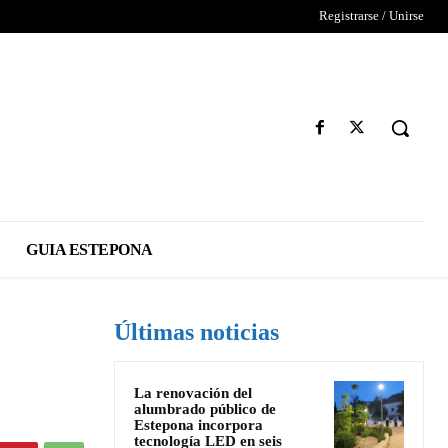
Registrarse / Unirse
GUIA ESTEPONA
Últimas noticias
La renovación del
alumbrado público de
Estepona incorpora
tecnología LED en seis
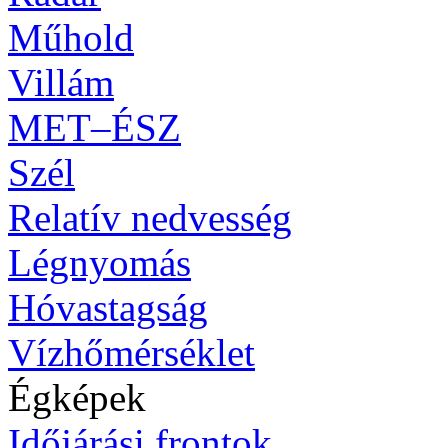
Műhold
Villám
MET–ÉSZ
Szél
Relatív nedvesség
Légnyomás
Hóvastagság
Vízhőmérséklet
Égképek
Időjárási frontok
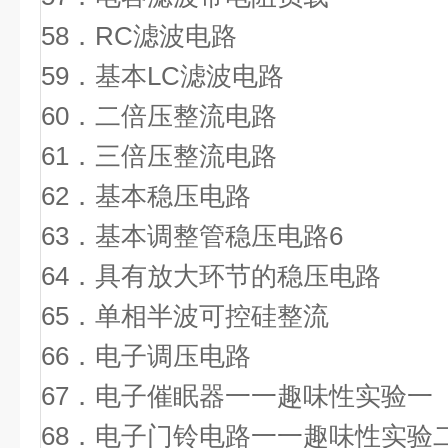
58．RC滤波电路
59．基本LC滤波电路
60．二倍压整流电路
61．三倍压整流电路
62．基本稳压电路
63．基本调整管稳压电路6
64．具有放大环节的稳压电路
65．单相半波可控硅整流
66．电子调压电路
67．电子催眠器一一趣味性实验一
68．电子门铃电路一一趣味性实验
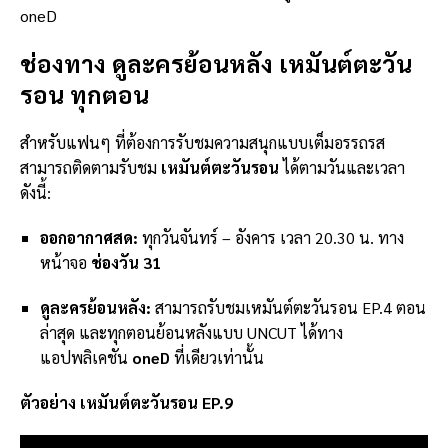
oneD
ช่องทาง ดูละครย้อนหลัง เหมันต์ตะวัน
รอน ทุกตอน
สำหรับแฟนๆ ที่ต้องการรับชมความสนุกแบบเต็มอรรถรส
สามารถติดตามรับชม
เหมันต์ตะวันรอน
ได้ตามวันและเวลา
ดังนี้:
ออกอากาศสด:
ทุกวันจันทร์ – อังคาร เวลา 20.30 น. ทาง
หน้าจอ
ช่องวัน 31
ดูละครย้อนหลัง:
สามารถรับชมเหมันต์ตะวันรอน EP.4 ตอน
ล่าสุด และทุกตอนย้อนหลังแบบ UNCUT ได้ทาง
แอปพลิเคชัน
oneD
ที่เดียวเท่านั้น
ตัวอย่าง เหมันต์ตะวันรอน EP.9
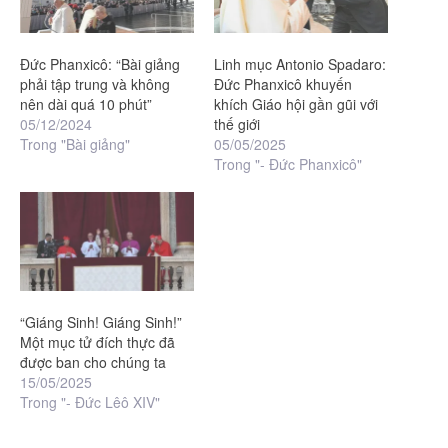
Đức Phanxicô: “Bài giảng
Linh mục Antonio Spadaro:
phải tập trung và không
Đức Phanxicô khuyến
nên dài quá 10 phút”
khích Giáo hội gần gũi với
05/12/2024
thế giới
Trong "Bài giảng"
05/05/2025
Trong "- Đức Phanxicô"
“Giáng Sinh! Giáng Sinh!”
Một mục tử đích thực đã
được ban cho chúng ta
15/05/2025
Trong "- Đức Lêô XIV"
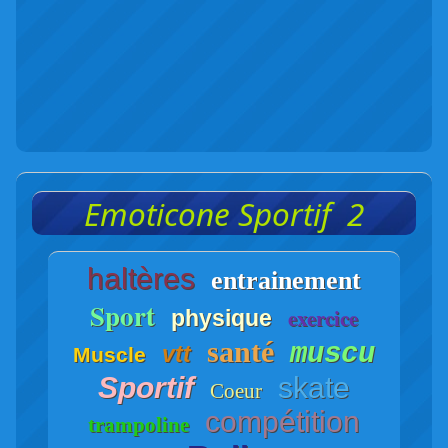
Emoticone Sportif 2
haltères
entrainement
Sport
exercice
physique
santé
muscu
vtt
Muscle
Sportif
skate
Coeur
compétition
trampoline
☆ ☆ ☆ ☆
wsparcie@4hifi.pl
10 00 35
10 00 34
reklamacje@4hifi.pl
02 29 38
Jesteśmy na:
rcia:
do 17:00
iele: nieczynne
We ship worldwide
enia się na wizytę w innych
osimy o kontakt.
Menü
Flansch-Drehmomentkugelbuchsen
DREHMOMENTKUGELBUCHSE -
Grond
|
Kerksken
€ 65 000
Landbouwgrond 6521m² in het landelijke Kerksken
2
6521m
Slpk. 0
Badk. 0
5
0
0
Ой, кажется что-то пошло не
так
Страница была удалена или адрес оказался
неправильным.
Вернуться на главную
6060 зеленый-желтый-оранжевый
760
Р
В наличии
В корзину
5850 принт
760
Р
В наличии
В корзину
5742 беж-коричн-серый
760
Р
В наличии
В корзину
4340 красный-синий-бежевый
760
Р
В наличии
☆ ☆ ☆ ☆
Written task
Copy only what runs above from the line containing "Registrarse / Unirse" through the line containing "64．具有放大环节的稳压电路", exactly. Leave out the pictures.

Task output
Registrarse / Unirse
GUIA ESTEPONA
Últimas noticias
La renovación del
alumbrado público de
Estepona incorpora
tecnología LED en seis
Műhold
Villám
MET–ÉSZ
Szél
Relatív nedvesség
Légnyomás
Hóvastagság
Vízhőmérséklet
Égképek
Időjárási frontok
58．RC滤波电路
59．基本LC滤波电路
60．二倍压整流电路
61．三倍压整流电路
62．基本稳压电路
63．基本调整管稳压电路6
64．具有放大环节的稳压电路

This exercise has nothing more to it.